Fooloso4 wrote: ↑October 26th, 2018, 10:29 pm
Greta:
Many naturalists would disagree with the statement "at first he is nothing".
I have not read enough Sartre to give a confident answer. I think that what he is getting as is that our identity is not something we are given. We cannot determine at birth what someone will make of themself by a sophisticated physical examination. In addition, there is no god given plan or purpose that plays itself out for any of us or all of us.
Heh, I probably best not go too much into disagreement unless neither of us are fully confident as to his meaning.
Really, this is just my major beef with the little I've read from some philosophers, seemingly starting with what they perceive to be a blank slate without considering how human cultural tendencies stem from non human ancestors. I appreciate that we shouldn't logically be "fundamentalist" about it, reducing emergent entities like humanity to only that from which they emerged; civilisations and space programs are tangible evidence of humanity's novel qualities. However, without starting an analysis at the non human base and working towards greater sophisticated from there, we risk constructing ideas on a foundation of sand.
The problem is that when philosophy was in its formative years it was breaking the shackles of religious thought and there's a whole raft of missing and lost human experience and knowledge that bridges yesterday and today in the indigenous people invaded and displaced by Christians.

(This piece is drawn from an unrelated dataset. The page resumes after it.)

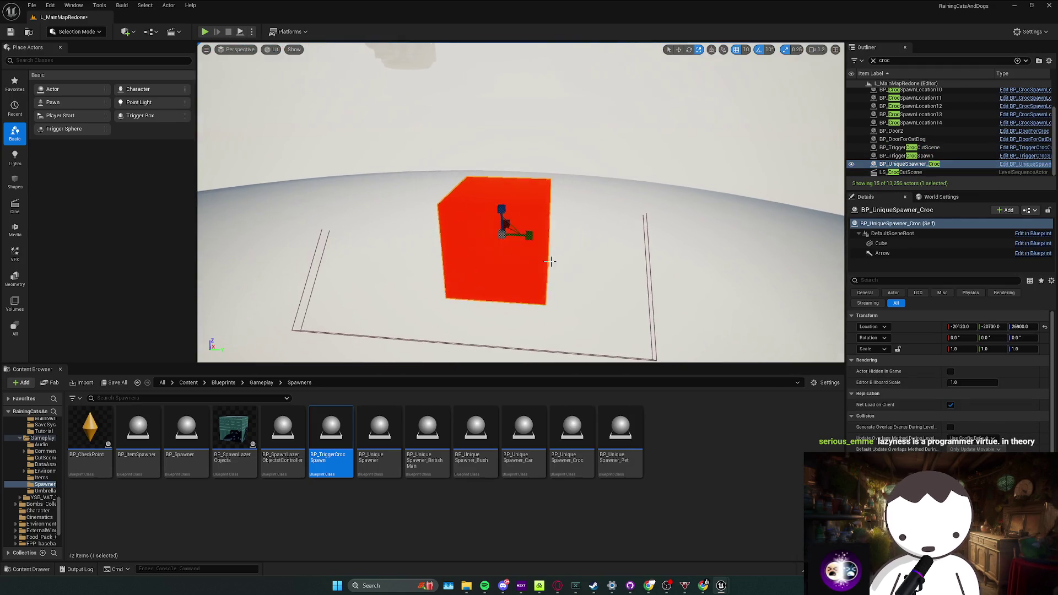
pyautogui.scroll(-3, 521, 202)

Fooloso4 wrote: ↑October 26th, 2018, 10:29 pmWhen he is born he has not yet made anything of himself hence he is nothing, that is, not this or that. What he becomes, both in the sense of the individual and as a species, is determined by what he does, by his actions.

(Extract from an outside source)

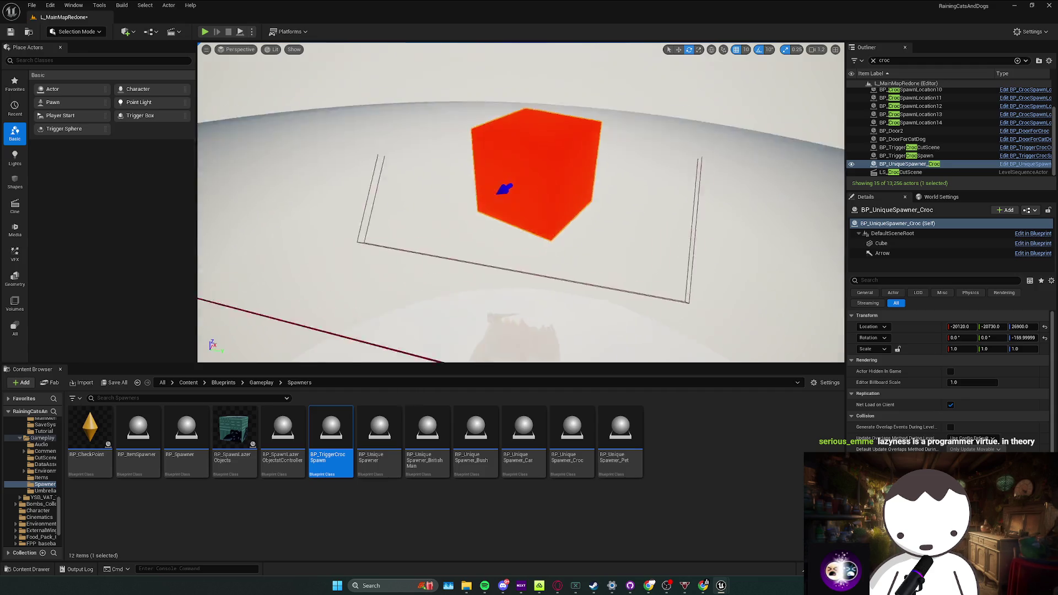
pyautogui.moveTo(470, 258); pyautogui.dragTo(631, 142)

While this is a reasonable enough statement, putting on my black hat, this is an example of what I meant above, where a person's totality and value is gauged in terms of human achievement and opinion.

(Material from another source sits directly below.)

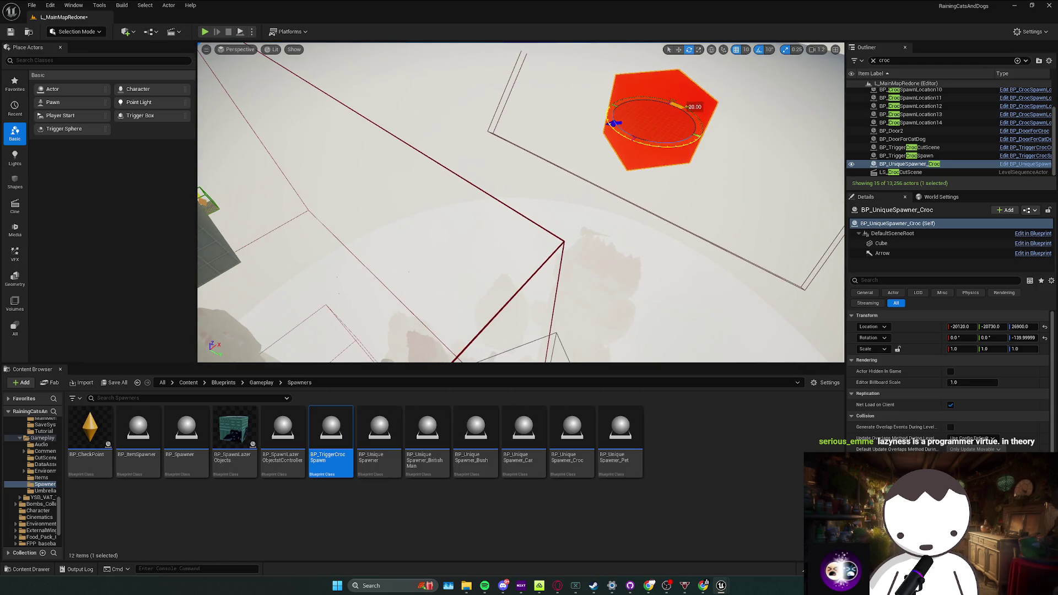
pyautogui.press('w')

It's fair to imagine that "nothing" was elegant shorthand to put across the fact that most of who are we is shaped rather.
Still, many do think in a way that would agree with the (almost certainly wrong, in context) literal interpretation and, if I can beg your indulgence, I'd like to rant a little about this :)
"Nothing" in that literal context (not Nietzsche's or yours) ignores the fact that we are all extraordinary, complex, deeply systematised and exceedingly rare entities (ditto all life and geology). Yet "nothing" says that we lack value in ourselves, and are only valuable in what can bring to human society. "Nothing" is what those in power like underlings to think of themselves unless they are achieving so that they try harder, are more productive and diligent.
Leaders have always devised deceits, misconceptions and other manipulative devices to get others work harder, and with spectacular results. Yet "nothing" says we have no intrinsic value, yet it seems too often that people have to be near death before starting to realise the extraordinariness they were convinced to ignore for the sake of achievement.
IMO anyone whose mind is not regularly blown away by nature, the cosmos, technology and mentality is clearly too busy to pay attention to actual reality. It seems to have always been a bind for humanity just how impractical noticing underlying realities tend to be, and how unhelpful that paying attention to actual reality is in terms of survival and success. All one needs to get by at life is to be skilled with work, relationships and manipulating the legal machinery of society. If you have those boxes ticked it doesn't matter if you can believe the Earth is flat, or 6,000 years old, or that the Moon landing was staged, that a misogynist and homophobic spirit man rules the cosmos or that Xenu is coming to Earth to enslave humanity.
I'm not even sure it matters whether a person is even a bit in touch with physical reality or if they completely buy into human meta-realities like Huxley's creations.